Metabolism professor wants to help environment and dairy producers

Sebastian Arriola Apelo, a UW-Madison assistant professor of metabolism, wants to help the environment and dairy producers by improving how cows use nitrogen.

The utilization of dietary nitrogen by dairy cows is quite low — about 25 percent, Apelo says. The remaining nitrogen is excreted in urine and feces, essentially wasted.

This means dairy producers and water systems surrounding the farm are being harmed.

“Organic forms of nitrogen are very harmful for the environment,” Apelo told WisBusiness.com. “It can leak to undersurface water or coastal waters and increase bacterial populations, and decrease oxygen content in those ecosystems.”

That process leads to reduced biodiversity, he says, as elevated nitrogen levels can cause some organisms to overgrow and crowd out others.

“It’s also harmful for air quality,” he said. “So it’s a general concern.”

He says dairy producers are among the main sources of harmful environmental nitrogen, and as environmental concerns increase, “we have to try to play ahead.”

Lactating dairy cows are expensive to study in the lab, he notes, so he and fellow researchers use what he calls a “scaffolding system” for trying out new approaches for improving nitrogen use, like genetic manipulation or certain medications.

Gene editing allows Apelo and colleagues to delete genes or increase their expression, and then see the corresponding response in milk protein production. Since the lactating cows are so valuable, this process of gene editing starts with established cow cell lines.

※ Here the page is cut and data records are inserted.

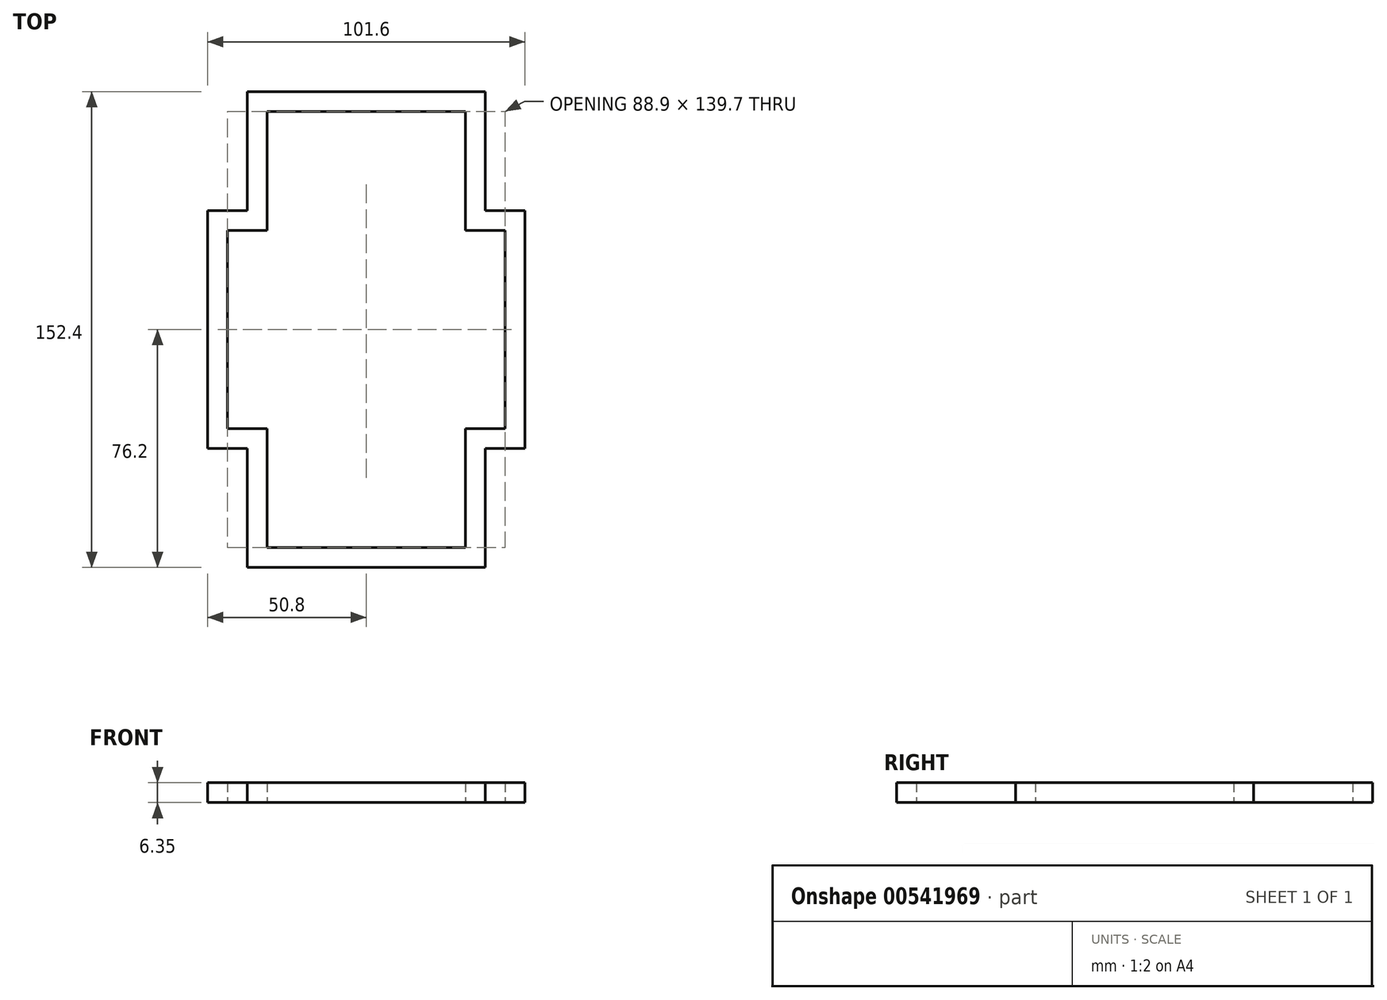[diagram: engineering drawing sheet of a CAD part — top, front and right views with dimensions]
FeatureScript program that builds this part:
annotation { "Feature Type Name" : "Feature", "Feature Type Description" : "" }
export const myFeature = defineFeature(function(context is Context, id is Id, definition is map)
    precondition{}
    {
        {
            var Q0;
            Q0=qCreatedBy(makeId("Top.planeOp"),FACE);
            var sketch = newSketch(context, id + "F0", { "sketchPlane" : qUnion([Q0])});
            skLineSegment(sketch, "E0", {"start": v(-50.8, 76.2) * mm, "end": v(0, 76.2) * mm, "construction": true});
            skLineSegment(sketch, "E1", {"start": v(0, 76.2) * mm, "end": v(50.8, 76.2) * mm, "construction": true});
            skLineSegment(sketch, "E2", {"start": v(50.8, 76.2) * mm, "end": v(50.8, 0) * mm, "construction": true});
            skLineSegment(sketch, "E3", {"start": v(50.8, 0) * mm, "end": v(50.8, -76.2) * mm, "construction": true});
            skLineSegment(sketch, "E4", {"start": v(50.8, -76.2) * mm, "end": v(0, -76.2) * mm, "construction": true});
            skLineSegment(sketch, "E5", {"start": v(0, -76.2) * mm, "end": v(-50.8, -76.2) * mm, "construction": true});
            skLineSegment(sketch, "E6", {"start": v(-50.8, -76.2) * mm, "end": v(-50.8, 0) * mm, "construction": true});
            skLineSegment(sketch, "E7", {"start": v(-50.8, 0) * mm, "end": v(-50.8, 76.2) * mm, "construction": true});
            skLineSegment(sketch, "E8", {"start": v(50.8, 38.1) * mm, "end": v(-50.8, 38.1) * mm, "construction": true});
            skLineSegment(sketch, "E9", {"start": v(50.8, -38.1) * mm, "end": v(-50.8, -38.1) * mm, "construction": true});
            skLineSegment(sketch, "E10", {"start": v(-38.1, -76.2) * mm, "end": v(-38.1, 76.2) * mm, "construction": true});
            skLineSegment(sketch, "E11", {"start": v(38.1, -76.2) * mm, "end": v(38.1, 76.2) * mm, "construction": true});
            skLineSegment(sketch, "E12", {"start": v(38.1, 76.2) * mm, "end": v(-38.1, 76.2) * mm});
            skLineSegment(sketch, "E13", {"start": v(-38.1, 76.2) * mm, "end": v(-38.1, 38.1) * mm});
            skLineSegment(sketch, "E14", {"start": v(-38.1, 38.1) * mm, "end": v(-50.8, 38.1) * mm});
            skLineSegment(sketch, "E15", {"start": v(-50.8, 38.1) * mm, "end": v(-50.8, -38.1) * mm});
            skLineSegment(sketch, "E16", {"start": v(-50.8, -38.1) * mm, "end": v(-38.1, -38.1) * mm});
            skLineSegment(sketch, "E17", {"start": v(-38.1, -38.1) * mm, "end": v(-38.1, -76.2) * mm});
            skLineSegment(sketch, "E18", {"start": v(-38.1, -76.2) * mm, "end": v(38.1, -76.2) * mm});
            skLineSegment(sketch, "E19", {"start": v(38.1, -76.2) * mm, "end": v(38.1, -38.1) * mm});
            skLineSegment(sketch, "E20", {"start": v(38.1, -38.1) * mm, "end": v(50.8, -38.1) * mm});
            skLineSegment(sketch, "E21", {"start": v(50.8, -38.1) * mm, "end": v(50.8, 38.1) * mm});
            skLineSegment(sketch, "E22", {"start": v(50.8, 38.1) * mm, "end": v(38.1, 38.1) * mm});
            skLineSegment(sketch, "E23", {"start": v(38.1, 38.1) * mm, "end": v(38.1, 76.2) * mm});
            skSolve(sketch);
        }
        {
            var Q0;
            Q0 = qSketchRegion(id + "F0", true);
            extrude(context, id + "F1", {"entities" : qUnion([Q0]), "depth" : 6.35 * mm, "offsetDistance" : 25.4 * mm});
        }
        {
            var Q0;
            Q0=makeQuery(id+"F1.opExtrude","CAP_FACE",FACE,{"disambiguationData":[OSD([sQuery(id+"F0.wireOp",EDGE,"E12"),sQuery(id+"F0.wireOp",EDGE,"E13"),sQuery(id+"F0.wireOp",EDGE,"E14"),sQuery(id+"F0.wireOp",EDGE,"E15"),sQuery(id+"F0.wireOp",EDGE,"E16"),sQuery(id+"F0.wireOp",EDGE,"E17"),sQuery(id+"F0.wireOp",EDGE,"E18"),sQuery(id+"F0.wireOp",EDGE,"E19"),sQuery(id+"F0.wireOp",EDGE,"E20"),sQuery(id+"F0.wireOp",EDGE,"E21"),sQuery(id+"F0.wireOp",EDGE,"E22"),sQuery(id+"F0.wireOp",EDGE,"E23")])],"isStart":false});
            var Q1;
            Q1=makeQuery(id+"F1.opExtrude","CAP_FACE",FACE,{"disambiguationData":[OSD([sQuery(id+"F0.wireOp",EDGE,"E12"),sQuery(id+"F0.wireOp",EDGE,"E13"),sQuery(id+"F0.wireOp",EDGE,"E14"),sQuery(id+"F0.wireOp",EDGE,"E15"),sQuery(id+"F0.wireOp",EDGE,"E16"),sQuery(id+"F0.wireOp",EDGE,"E17"),sQuery(id+"F0.wireOp",EDGE,"E18"),sQuery(id+"F0.wireOp",EDGE,"E19"),sQuery(id+"F0.wireOp",EDGE,"E20"),sQuery(id+"F0.wireOp",EDGE,"E21"),sQuery(id+"F0.wireOp",EDGE,"E22"),sQuery(id+"F0.wireOp",EDGE,"E23")])],"isStart":true});
            var Q2;
            Q2=makeQuery(id+"F1.opExtrude","SWEPT_BODY",BODY,{"disambiguationData":[OSD([sQuery(id+"F0.wireOp",EDGE,"E12"),sQuery(id+"F0.wireOp",EDGE,"E13"),sQuery(id+"F0.wireOp",EDGE,"E14"),sQuery(id+"F0.wireOp",EDGE,"E15"),sQuery(id+"F0.wireOp",EDGE,"E16"),sQuery(id+"F0.wireOp",EDGE,"E17"),sQuery(id+"F0.wireOp",EDGE,"E18"),sQuery(id+"F0.wireOp",EDGE,"E19"),sQuery(id+"F0.wireOp",EDGE,"E20"),sQuery(id+"F0.wireOp",EDGE,"E21"),sQuery(id+"F0.wireOp",EDGE,"E22"),sQuery(id+"F0.wireOp",EDGE,"E23")])]});
            shell(context, id + "F2", {"entities" : qUnion([Q0, Q1]), "parts" : qUnion([Q2]), "thickness" : 6.35 * mm});
        }
    });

“We try it first in vitro, then we have to try to develop further concepts using a mouse as a model, and then we try to prove the concept in the lactating cows,” he said.

Apelo teaches these concepts both to undergraduates and to graduate students in the department. He says the school has nearly 80 lactating cows on hand purely for research, though the milk they produce is sold as well.

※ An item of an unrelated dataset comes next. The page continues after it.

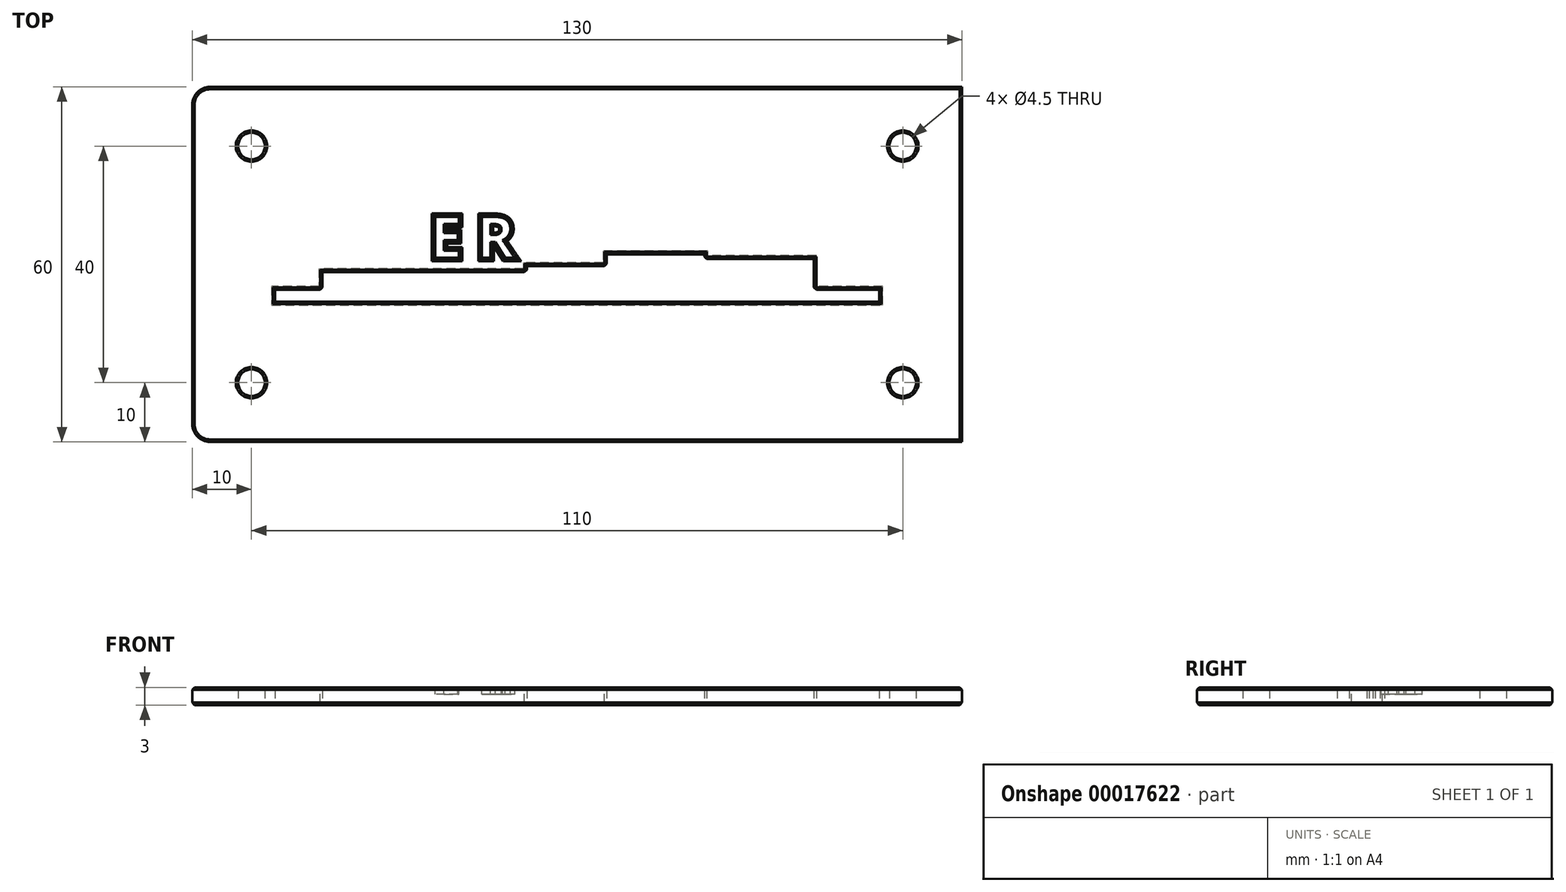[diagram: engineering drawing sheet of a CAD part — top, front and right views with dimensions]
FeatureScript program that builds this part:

“Once we understand this system better, we can use nutritional approaches that are similar to the approaches we would recommend in the future to the dairy producer, in the cows that we have across the street,” he said. “The students can learn from those lactating cows.”

He says this experimental work could lead to some improvements in the industry, “maybe not in the short-term, but in the mid-term, to be fair.”

“We hope we will be able to do recommendations to the dairy producers,” he said. “They should be able to decrease the protein level in the diet, and supplement it with specific nutrients that are going to allow them to maintain the level of production.”